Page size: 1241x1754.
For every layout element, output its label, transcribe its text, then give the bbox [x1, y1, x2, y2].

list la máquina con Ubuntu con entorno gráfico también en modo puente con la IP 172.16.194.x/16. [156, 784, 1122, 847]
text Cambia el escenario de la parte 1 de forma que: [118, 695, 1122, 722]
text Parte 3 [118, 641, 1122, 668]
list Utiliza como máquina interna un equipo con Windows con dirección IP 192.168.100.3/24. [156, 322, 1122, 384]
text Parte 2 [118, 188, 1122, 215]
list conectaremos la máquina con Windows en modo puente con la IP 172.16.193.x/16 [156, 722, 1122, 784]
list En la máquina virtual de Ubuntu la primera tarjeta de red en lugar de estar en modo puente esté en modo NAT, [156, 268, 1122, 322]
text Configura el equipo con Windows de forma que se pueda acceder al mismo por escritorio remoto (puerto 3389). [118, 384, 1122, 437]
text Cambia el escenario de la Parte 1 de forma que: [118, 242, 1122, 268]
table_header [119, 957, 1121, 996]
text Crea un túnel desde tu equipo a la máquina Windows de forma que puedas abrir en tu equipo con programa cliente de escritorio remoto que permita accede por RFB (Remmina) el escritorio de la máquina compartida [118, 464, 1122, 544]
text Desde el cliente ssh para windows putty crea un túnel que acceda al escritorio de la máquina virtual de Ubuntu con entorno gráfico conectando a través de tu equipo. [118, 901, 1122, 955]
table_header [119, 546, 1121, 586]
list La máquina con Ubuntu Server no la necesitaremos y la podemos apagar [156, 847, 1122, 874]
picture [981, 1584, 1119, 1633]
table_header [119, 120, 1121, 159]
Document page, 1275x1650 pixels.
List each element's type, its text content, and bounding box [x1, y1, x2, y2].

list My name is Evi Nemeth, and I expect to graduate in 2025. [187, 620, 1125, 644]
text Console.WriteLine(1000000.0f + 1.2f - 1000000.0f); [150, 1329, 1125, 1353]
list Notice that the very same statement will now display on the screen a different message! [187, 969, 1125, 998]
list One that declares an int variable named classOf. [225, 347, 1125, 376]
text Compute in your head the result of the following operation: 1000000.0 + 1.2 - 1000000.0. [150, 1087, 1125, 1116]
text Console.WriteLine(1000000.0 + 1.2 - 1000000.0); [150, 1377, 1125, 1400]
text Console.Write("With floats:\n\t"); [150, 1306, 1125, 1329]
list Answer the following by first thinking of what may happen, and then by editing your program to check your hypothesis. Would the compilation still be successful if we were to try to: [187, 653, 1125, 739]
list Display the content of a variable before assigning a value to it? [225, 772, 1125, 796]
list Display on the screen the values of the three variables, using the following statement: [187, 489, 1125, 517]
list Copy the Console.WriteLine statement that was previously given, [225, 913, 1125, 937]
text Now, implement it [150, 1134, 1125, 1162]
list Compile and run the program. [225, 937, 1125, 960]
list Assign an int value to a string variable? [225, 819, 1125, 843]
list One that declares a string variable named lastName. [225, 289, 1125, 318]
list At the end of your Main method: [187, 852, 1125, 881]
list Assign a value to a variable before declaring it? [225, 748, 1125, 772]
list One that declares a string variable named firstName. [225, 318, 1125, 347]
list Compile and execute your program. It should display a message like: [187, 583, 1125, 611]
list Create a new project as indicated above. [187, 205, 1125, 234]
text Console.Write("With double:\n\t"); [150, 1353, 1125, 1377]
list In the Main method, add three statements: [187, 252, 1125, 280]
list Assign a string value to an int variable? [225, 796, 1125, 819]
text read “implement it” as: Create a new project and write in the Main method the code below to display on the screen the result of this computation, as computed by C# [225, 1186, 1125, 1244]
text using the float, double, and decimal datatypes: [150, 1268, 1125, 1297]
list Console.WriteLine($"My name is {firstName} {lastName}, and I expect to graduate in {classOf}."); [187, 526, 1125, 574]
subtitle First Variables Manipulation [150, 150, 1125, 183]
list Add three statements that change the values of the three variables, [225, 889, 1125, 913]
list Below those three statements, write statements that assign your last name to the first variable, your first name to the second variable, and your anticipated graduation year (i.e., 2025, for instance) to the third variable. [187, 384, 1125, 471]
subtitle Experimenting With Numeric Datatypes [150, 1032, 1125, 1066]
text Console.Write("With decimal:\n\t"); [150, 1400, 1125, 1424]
......
## PROBLEM REQUIREMENTS
Update the records from the line with "list My name" through the line with "list Assign an", replacing "Compile" with "Build" and leaving everything else unchanged. Give back only those lines.

## FULL RESPONSE
list My name is Evi Nemeth, and I expect to graduate in 2025. [187, 620, 1125, 644]
text Console.WriteLine(1000000.0f + 1.2f - 1000000.0f); [150, 1329, 1125, 1353]
list Notice that the very same statement will now display on the screen a different message! [187, 969, 1125, 998]
list One that declares an int variable named classOf. [225, 347, 1125, 376]
text Compute in your head the result of the following operation: 1000000.0 + 1.2 - 1000000.0. [150, 1087, 1125, 1116]
text Console.WriteLine(1000000.0 + 1.2 - 1000000.0); [150, 1377, 1125, 1400]
text Console.Write("With floats:\n\t"); [150, 1306, 1125, 1329]
list Answer the following by first thinking of what may happen, and then by editing your program to check your hypothesis. Would the compilation still be successful if we were to try to: [187, 653, 1125, 739]
list Display the content of a variable before assigning a value to it? [225, 772, 1125, 796]
list Display on the screen the values of the three variables, using the following statement: [187, 489, 1125, 517]
list Copy the Console.WriteLine statement that was previously given, [225, 913, 1125, 937]
text Now, implement it [150, 1134, 1125, 1162]
list Build and run the program. [225, 937, 1125, 960]
list Assign an int value to a string variable? [225, 819, 1125, 843]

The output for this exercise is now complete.